La canción "El que canta, su mal espanta" de El Último de la Fila es un claro ejemplo de cómo la musicalidad se combina con letras cargadas de emoción y significado. Publicada el 15 de diciembre de 2011, este tema pertenece al género del rock español y ha mantenido su relevancia en el cancionero popular gracias a su habilidad para capturar las complejidades del amor y la pérdida.
La letra es una exploración íntima del sufrimiento emocional tras una separación. El protagonista se abre en canal frente a su ex pareja, exponiendo sus sentimientos más vulnerables. La metáfora del caramelo y el almíbar representa ese anhelo dulce por la persona amada. A medida que avanza la canción, se percibe una fragilidad en su voz; reconoce haber traicionado en tres ocasiones por orgullo y despecho, lo que queda como un eco inquietante a lo largo del relato. Esta autocrítica establece un tono reflexivo que invita a la empatía.
Otro aspecto importante es la frase recurrente: "dicen que el que canta su mal espanta". Aquí se insinúa una ironía profunda; aunque cantar puede ser un mecanismo catártico para lidiar con el dolor, resulta evidente que este acto no borra el sufrimiento ni reemplaza lo perdido. Con esta afirmación, El Último de la Fila nos recuerda que las palabras pueden ofrecer consuelo temporal, pero no curan el vacío emocional tangible, representado por declaraciones como "soy un muñeco" o "trapo viejo", donde el protagonista siente una degradación casi palpable tras perder a su amada.

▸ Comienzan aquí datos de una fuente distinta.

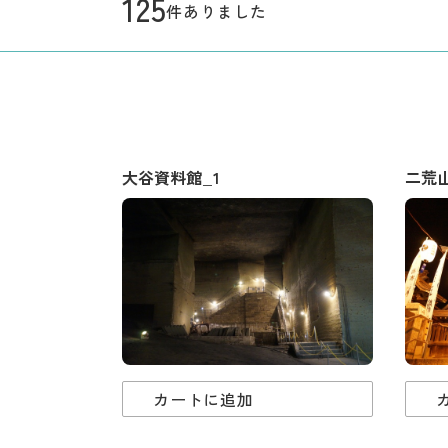
125
件ありました
大谷資料館_1
二荒
カートに追加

En cuanto al tono emocional de la pieza, existe una mezcla aquí entre melancolía y resistencia. Mientras evoca recuerdos felices de momentos compartidos con su amante —describiendo cómo ella iluminó su vida— también enfrenta la cruda realidad de vivir sin ella. El uso del lenguaje es evocador; frases como “como merluza sin espinas” generan imágenes vívidas sobre el despojo emocional al que se enfrenta cada día.
Temáticamente, esta canción abarca los ciclos del amor: desde la euforia inicial hasta los estragos del desamor. También juega con conceptos como el arrepentimiento y el paso del tiempo; esto se plasma cuando menciona “ya no soy un chiquillo”, sugiriendo un crecimiento forzado ante situaciones adversas. La conexión entre esos recuerdos nostálgicos contrastados con escenarios sombríos revela una lucha interna muy humana por encontrar sentido después de perder algo rico en sabor.

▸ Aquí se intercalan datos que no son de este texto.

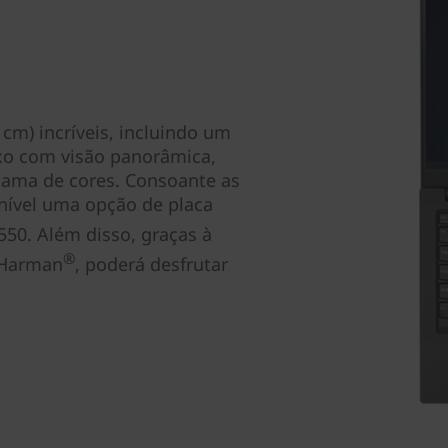
 cm) incríveis, incluindo um
lexo com visão panorâmica,
gama de cores. Consoante as
nível uma opção de placa
50. Além disso, graças à
®
 Harman
, poderá desfrutar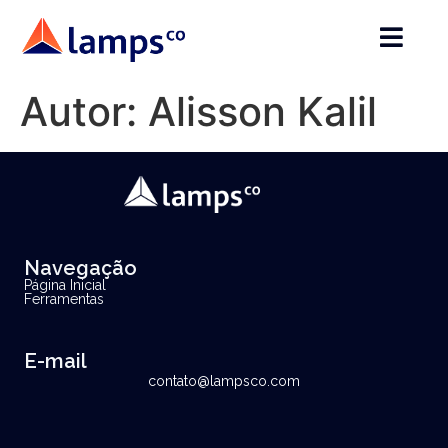
Autor:
Alisson Kalil
Navegação
Página Inicial
Ferramentas
E-mail
contato@lampsco.com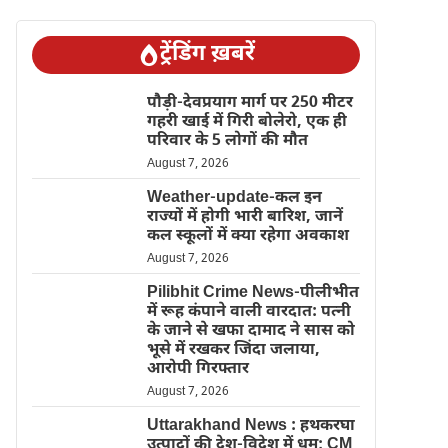
ट्रेंडिंग ख़बरें
पौड़ी-देवप्रयाग मार्ग पर 250 मीटर
गहरी खाई में गिरी बोलेरो, एक ही
परिवार के 5 लोगों की मौत
August 7, 2026
Weather-update-कल इन
राज्यों में होगी भारी बारिश, जानें
कल स्कूलों में क्या रहेगा अवकाश
August 7, 2026
Pilibhit Crime News-पीलीभीत
में रूह कंपाने वाली वारदात: पत्नी
के जाने से खफा दामाद ने सास को
भूसे में रखकर जिंदा जलाया,
आरोपी गिरफ्तार
August 7, 2026
Uttarakhand News : हथकरघा
उत्पादों की देश-विदेश में धूम; CM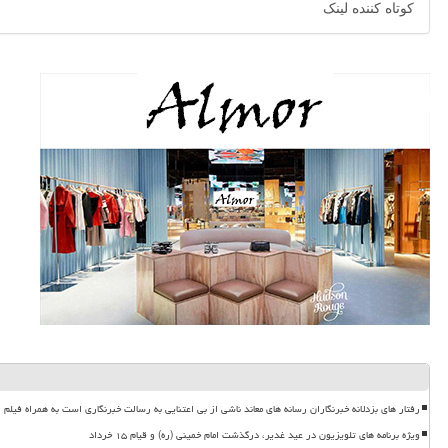
کوتاه کننده لینک
رفتار های بزدلانه خبرنگاران رسانه های معاند ناشی از بی اعتنایی به رسالت خبرنگاری است به همراه فیلم
ویژه برنامه های تلویزیون در عید غدیر، درگذشت امام خمینی (ره) و قیام ۱۵ خرداد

A nivel cultural, "El que canta, su mal espanta" emerge en un contexto donde muchos jóvenes lidian con relaciones complicadas caracterizadas por sonrisas efímeras y rupturas repentinas. El estilo musical característico de El Último de la Fila —mezcla única entre rock andaluz y pop— contribuyó a establecer tendencias dentro de este movimiento musical en España durante los años 80 y 90.
En resumen, esta composición destaca no solo por sus melodías cautivadoras sino también por sus letras introspectivas que examinan las emociones humanas más profundas frente a las pérdidas sentimentales. A través del arte poético y narrativo presente en sus estrofas, ofrece una mirada sincera sobre cómo enfrentarse al dolor mientras se busca consuelo mediante expresiones artísticas—aunque sea sólo momentáneamente—dejándonos siempre con ganas de escuchar más al ritmo contagioso que proponen estos maestros de las letras españolas.